Restate the data exactly as given and keep the pictures out.
_ _ _ _ _
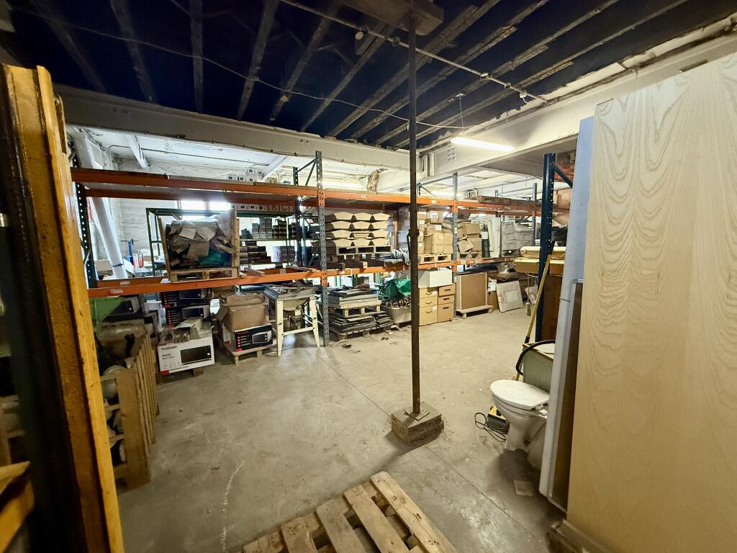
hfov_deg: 102.1
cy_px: 276
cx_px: 368
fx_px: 298
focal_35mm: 14
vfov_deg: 85.7
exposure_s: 1/50
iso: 640
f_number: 2.2
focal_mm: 2.22
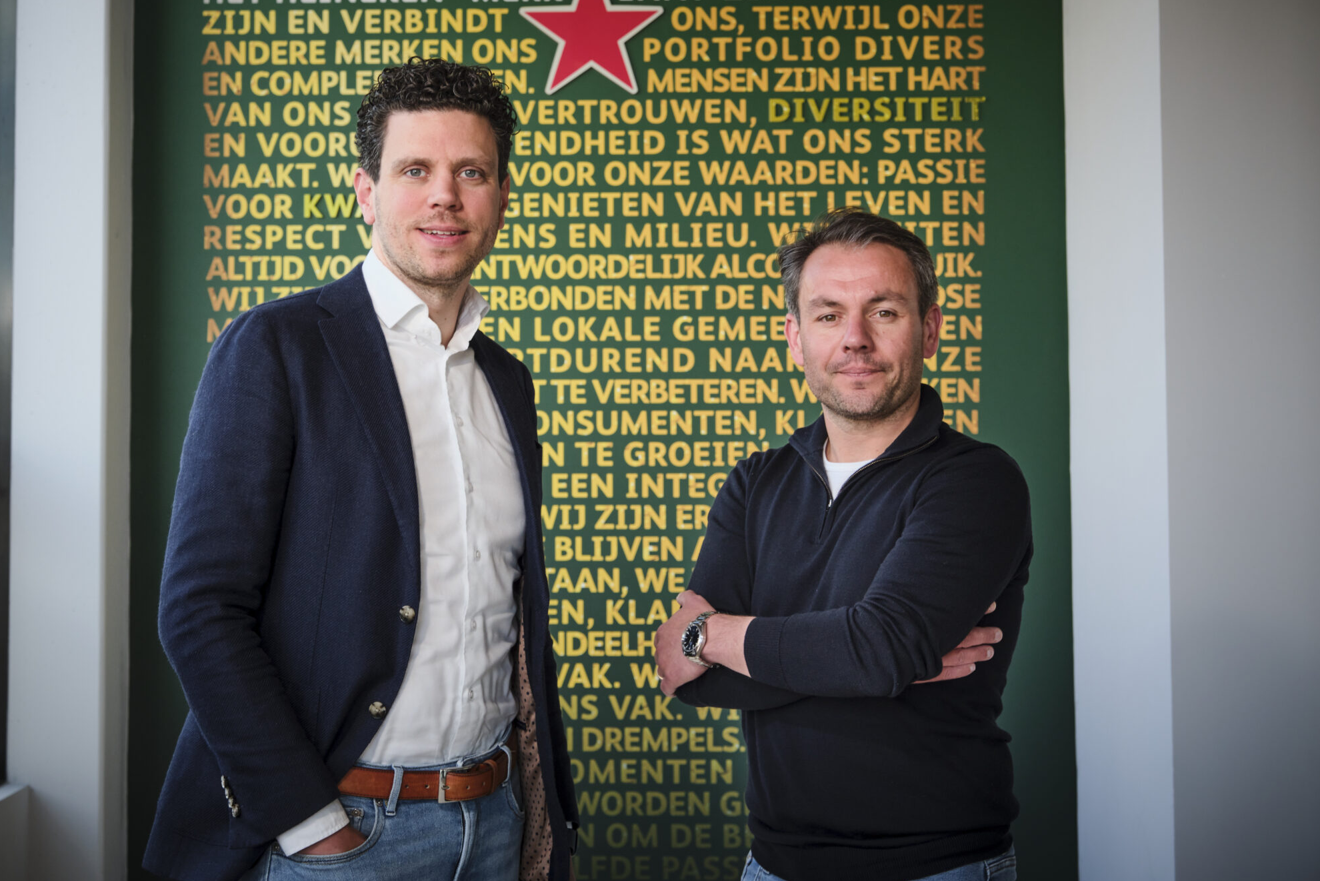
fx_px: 1944
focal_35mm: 53
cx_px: 535
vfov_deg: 25.5
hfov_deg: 37.4
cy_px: 364
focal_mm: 27.4
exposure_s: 1/100
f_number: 4.5
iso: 400
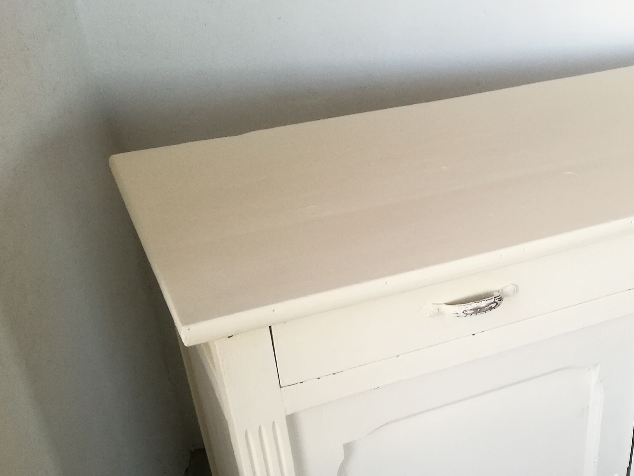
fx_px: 916
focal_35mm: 50
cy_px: 357
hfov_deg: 36.9
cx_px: 505
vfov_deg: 28.7
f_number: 2.2
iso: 160
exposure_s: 1/50
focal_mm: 4.5
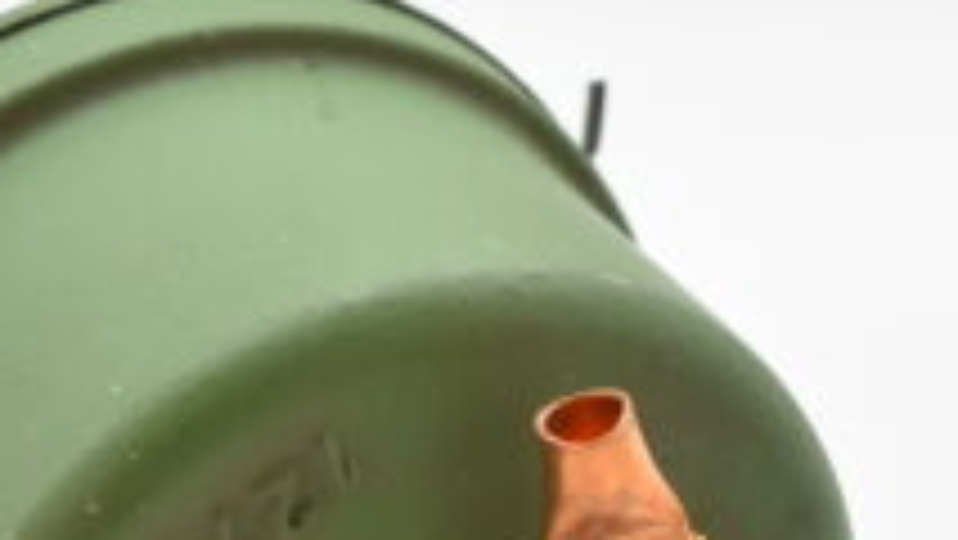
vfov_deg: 6.1
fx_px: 5069
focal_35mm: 199
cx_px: 306
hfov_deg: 10.8
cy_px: 603
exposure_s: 1/800
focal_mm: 45
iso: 1600
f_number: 8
_ _ _ _ _
* Finished exercise *
hfov_deg: 102.1
cy_px: 276
cx_px: 368
fx_px: 298
focal_35mm: 14
vfov_deg: 85.7
exposure_s: 1/50
iso: 640
f_number: 2.2
focal_mm: 2.22
fx_px: 1944
focal_35mm: 53
cx_px: 535
vfov_deg: 25.5
hfov_deg: 37.4
cy_px: 364
focal_mm: 27.4
exposure_s: 1/100
f_number: 4.5
iso: 400
fx_px: 916
focal_35mm: 50
cy_px: 357
hfov_deg: 36.9
cx_px: 505
vfov_deg: 28.7
f_number: 2.2
iso: 160
exposure_s: 1/50
focal_mm: 4.5
vfov_deg: 6.1
fx_px: 5069
focal_35mm: 199
cx_px: 306
hfov_deg: 10.8
cy_px: 603
exposure_s: 1/800
focal_mm: 45
iso: 1600
f_number: 8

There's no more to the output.